Give us your thoughts on Virginia's Right-to-Work law. The Right-to-Work law dates back to 1947 in Virginia and prevents unions from forcing workers to pay union dues as a condition of their employment, which effectively weakens organized labor. Repeal of Right to Work has become a dividing line for Virginia Democrats, with more centrists saying it could hurt our upstanding business reputation and progressives pushing it as a major step to help workers and strengthen labor unions. 

It has to be protected at all costs. If they repealed right to work, it'd be the greatest economic development legislation for the state of North Carolina in the history of this country.

Because you literally would have businesses that would flee. I was talking to a huge call center in Danville. And they said, ‘Listen, if we even get the hint that this is going to happen, we're literally just going to move 10 miles up the interstate.’ I was talking to my colleague and he was telling me how he was on a call with some folks from BMW, about them trying to expand operations in Virginia. One of the first questions they asked was, ‘We're hearing you may lose right to work, why would we ever subject ourselves to that?’

We are competing with 49 other states, not just to attract businesses here, but to keep the businesses that we already have. The idea of repealing right to work would do so much to devastate Virginia's business climate. There’d be businesses that would not even consider coming here. The idea that we're even having this debate is now being used against us.

When people come to me with legislation, I always ask them three questions: One, what is the problem you're trying to solve? Two, does your bill solve the problem? Three, what's the unintended consequences? Too many people don't ever fathom the unintended consequences of when they pass legislation. If they get rid of right to work, it would be utterly devastating for the Commonwealth business climate and I am 100% opposed.

What is your general philosophy on how the law should be applied?

My philosophy on jurisprudence is justice has to be blind. When it's not blind, people lose faith in the justice system. And what we saw this past summer in Richmond, where you literally had small businesses lose their livelihood — these are the folks that are the first to be there in the morning, last to leave at night — and they were destroyed, and nobody was ever prosecuted. Because the attorney general and the mayor and the governor all believed in and support the political aims of the people doing the destruction and the protesting and the rioting.

That creates such a level of cynicism in our system. I don't care what your political persuasion is. If there was somebody at a conservative rally who violated the law, prosecute them. They should be held accountable. If you do not apply the law equally to everyone in society, then people lose faith and trust in our system, and it just has a corrosive effect.

Motor vehicle dealers are a self-regulating industry with their own oversight board funded entirely by dealers. What is your view on the role of an industry in the regulatory and enforcement activities of the AG’s office?

That’s very similar to how we practice in the legal field. We are a self-regulated body, we have the state bar that's basically lawyers regulating lawyers.
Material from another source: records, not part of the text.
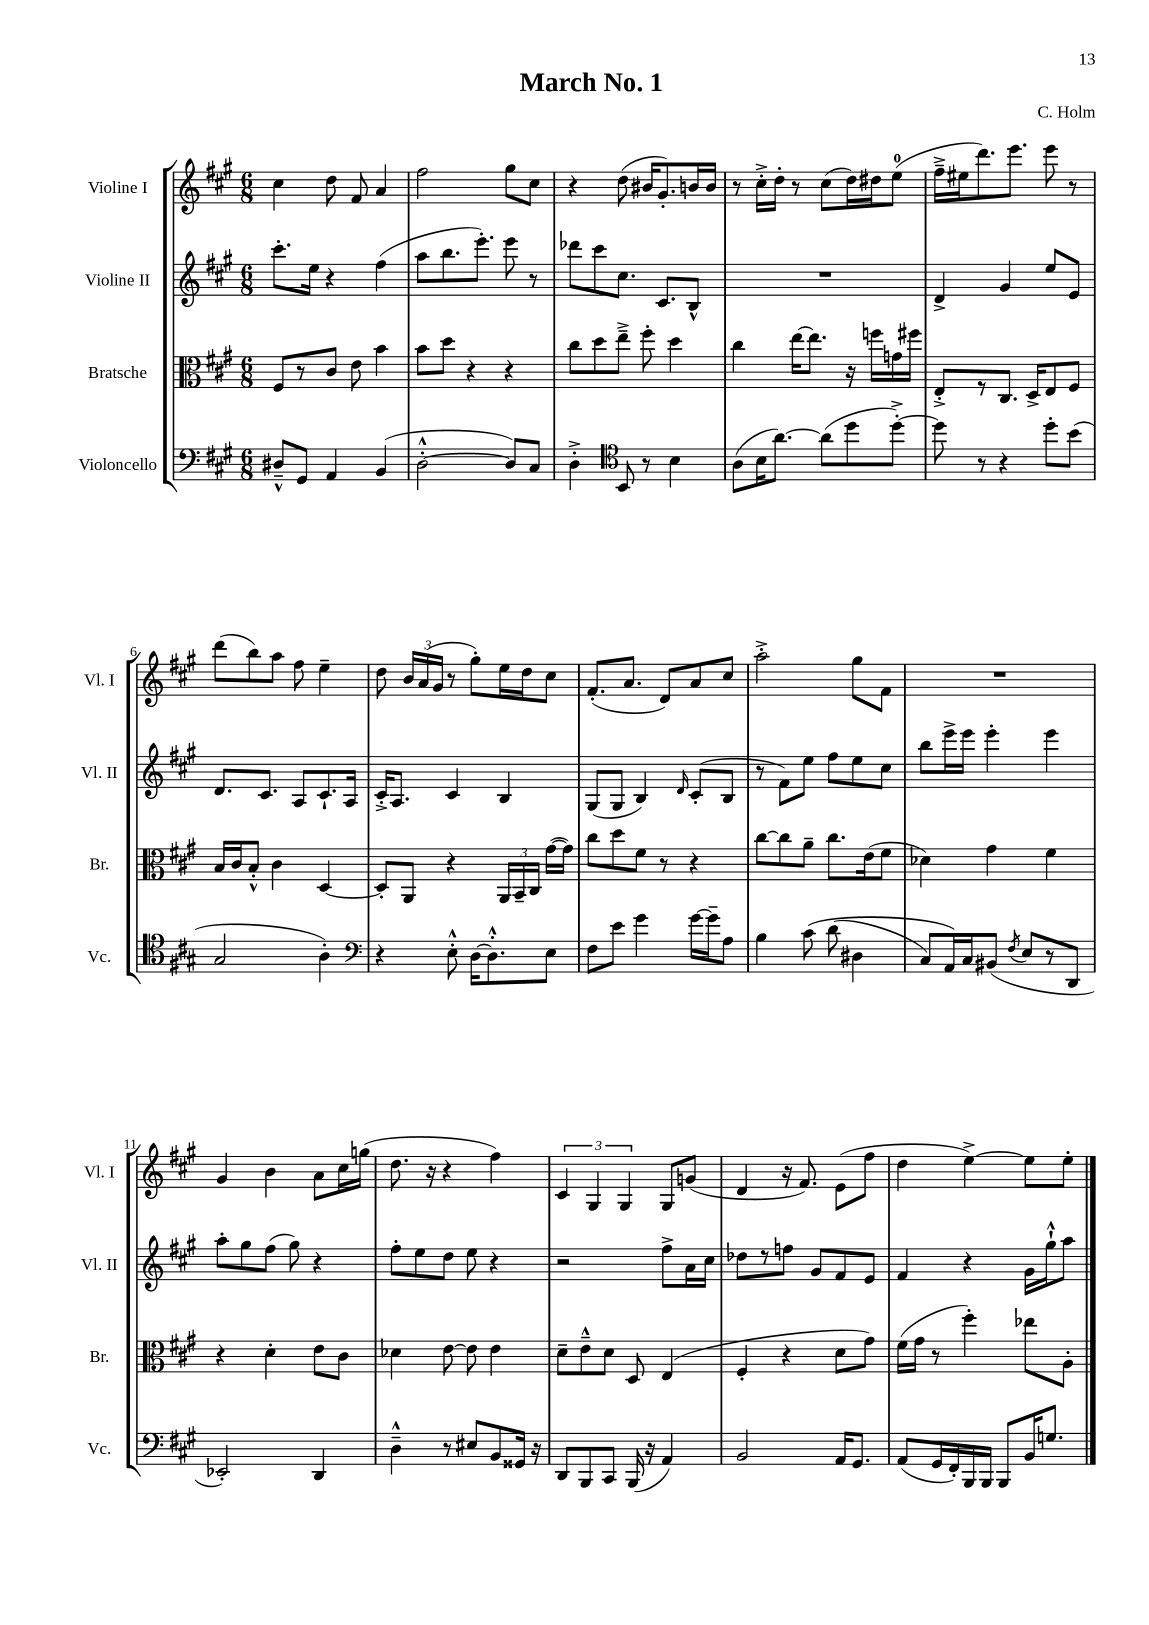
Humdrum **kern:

**kern	**kern	**kern	**kern
*staff4	*staff3	*staff2	*staff1
*clefF4	*clefC3	*clefG2	*clefG2
*k[f#c#g#]	*k[f#c#g#]	*k[f#c#g#]	*k[f#c#g#]
*M6/8	*M6/8	*M6/8	*M6/8
8D#~^^	8F#	8.ccc#'	4cc#
8GG#	8r	.	.
.	.	16ee	.
4AA	8c#	4r	8dd
.	8e	.	8f#
(4BB	4b	(4ff#	4a
=	=	=	=
[2D'^^	8b	8aa	2ff#
.	8dd	8.bb	.
.	4r	.	.
.	.	8.eee')	.
8D])	4r	8eee	8gg#
8C#	.	8r	8cc#
=	=	=	=
4D'^	8cc#	8ddd-	4r
.	8dd	8ccc#	.
*clefC4	*	*	*
8BB	8ee~^	8.cc#	(8dd
8r	8ff#'	.	16b#
.	.	8.c#	8.g#')
4B	4dd	.	.
.	.	8B^^	16b
.	.	.	16b
=	=	=	=
(8A	4cc#	2.r	8r
16B	.	.	16cc#'^
[8.a)	.	.	16dd'
.	[16ee	.	8r
.	8.ee]	.	.
(8a]	.	.	(8cc#
8dd	16r	.	16dd)
.	16ff	.	16dd#
[8dd'^)	16g	.	(8ee
.	16ff#	.	.
=	=	=	=
8dd]	8E'^	4d^	16ff#~^
.	.	.	16ee#
8r	8r	.	8.ddd)
4r	8.C#	4g#	.
.	.	.	8.eee
.	16D^	.	.
8dd'	8E	8ee	8eee
(8b	8F#	8e	8r
=	=	=	=
2G#	16B	8.d	(8ddd
.	16c#	.	.
.	8B'^^	.	8bb)
.	.	8.c#	.
.	4c#	.	8aa
.	.	8A	8ff#
4A')	[4D	8.c#`	4ee~
.	.	16A	.
=	=	=	=
*clefF4	*	*	*
4r	8D']	16c#'^	8dd
.	.	8.A	.
.	8AA	.	24b
.	.	.	(24a
.	.	.	24g#
8E'^^	4r	4c#	8r
[16D	.	.	8gg#')
8.D'^^]	.	.	.
.	24AA	4B	16ee
.	24BB~	.	.
.	.	.	16dd
.	24C#	.	.
8E	([16g#	.	8cc#
.	16g#])	.	.
=	=	=	=
8F#	8cc#	(8G#	(8.f#'
8e	8dd	8G#	.
.	.	.	8.a
4g#	8f#	4B)	.
.	8r	.	8d)
.	.	16qqd	.
[16g#	4r	(8c#'	8a
16g#~]	.	.	.
8A	.	8B	8cc#
=	=	=	=
4B	[8cc#	8r	2aa'^
.	8cc#]	8f#)	.
&(8c#	8a~	8ee	.
(8d	8.cc#	8ff#	.
4D#	.	8ee	8gg#
.	(16e	.	.
.	8f#	8cc#	8f#
=	=	=	=
8C#)	4d-)	8bb	2.r
16AA&)	.	16eee^	.
16C#	.	16eee	.
(8BB#	4g#	4eee'	.
8qF#	.	.	.
8E	.	.	.
8r	4f#	4eee	.
8DD	.	.	.
=	=	=	=
2EE-')	4r	8aa'	4g#
.	.	8gg#	.
.	4d'	(8ff#	4b
.	.	8gg#)	.
4DD	8e	4r	8a
.	8c#	.	16cc#
.	.	.	(16gg
=	=	=	=
4D~^^	4d-	8ff#'	8.dd
.	.	8ee	.
.	.	.	16r
8r	[8e	8dd	4r
8E#	8e]	8ee	.
8BB	4e	4r	4ff#)
16GG##	.	.	.
16r	.	.	.
=	=	=	=
8DD	8d~	2r	6c#
8BBB	8e~^^	.	.
.	.	.	6G#
8CC#	8d	.	.
.	.	.	6G#
(16BBB	8D	.	.
16r	.	.	.
4AA)	(4E	8ff#^	8G#
.	.	16a	(8g
.	.	16cc#	.
=	=	=	=
2BB	4F#'	8dd-	4d
.	.	8r	.
.	4r	8ff	16r
.	.	.	8.f#)
.	.	8g#	.
16AA	8d	8f#	(8e
8.GG#	.	.	.
.	8g#)	8e	8ff#
=	=	=	=
(8AA	(16f#	4f#	4dd
.	16g#	.	.
16GG#	8r	.	.
16FF#')	.	.	.
16BBB	4ff#')	4r	[4ee^)
16BBB	.	.	.
8BBB	.	.	.
16BB	8ee-	16g#	8ee]
8.G	.	16gg#`^^	.
.	8A'	8aa	8ee'
==	==	==	==
*-	*-	*-	*-
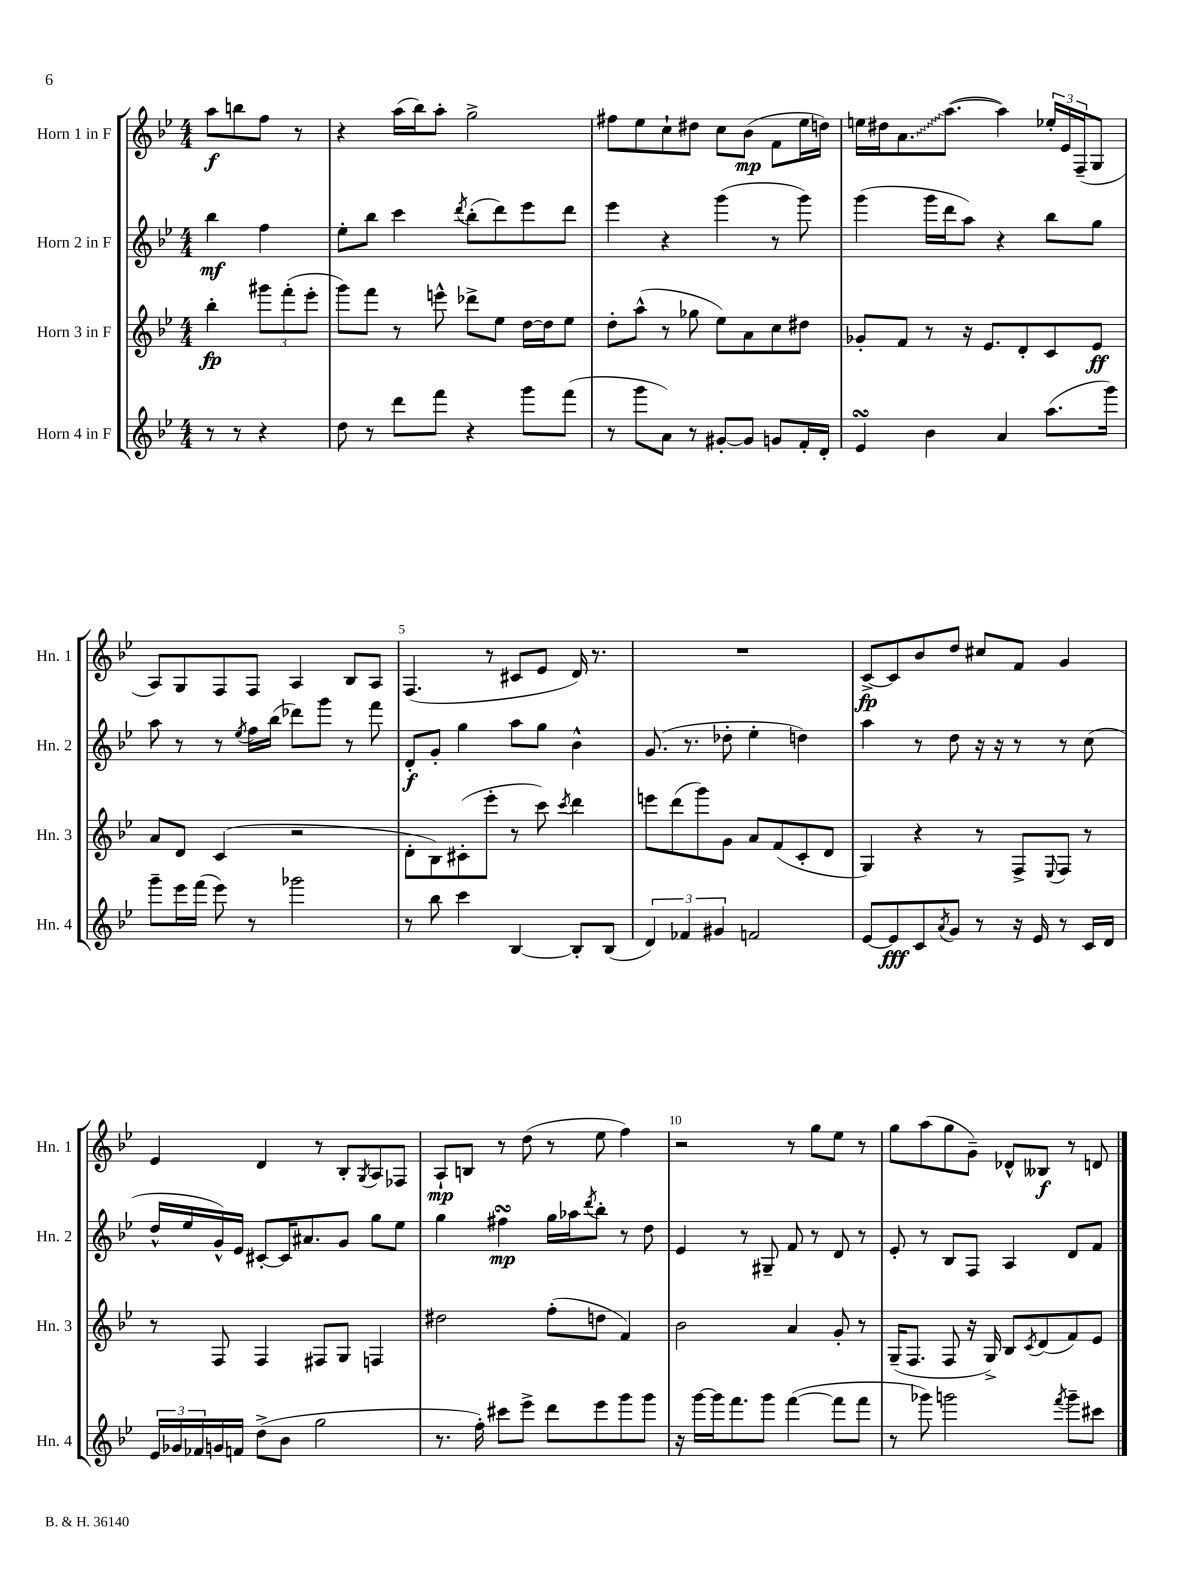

I think most people recognize Virginia  auto dealers do it well. We have, I think, one of the best business climates and best climates for auto dealers, and they self-regulate themselves. Because they know if they don't, then they're going to have competition that does it better, but they also know that that the General Assembly would step in, so I support our current structure. I think it works well. I think it protects our dealers, and it protects consumers. They don't need the AG, they don't need a bunch of politicians to come in. They do a very good job self-regulating themselves right now.

Voters will choose the Republican AG nominee at the Republican Party of Virginia 2021 Convention on May 8.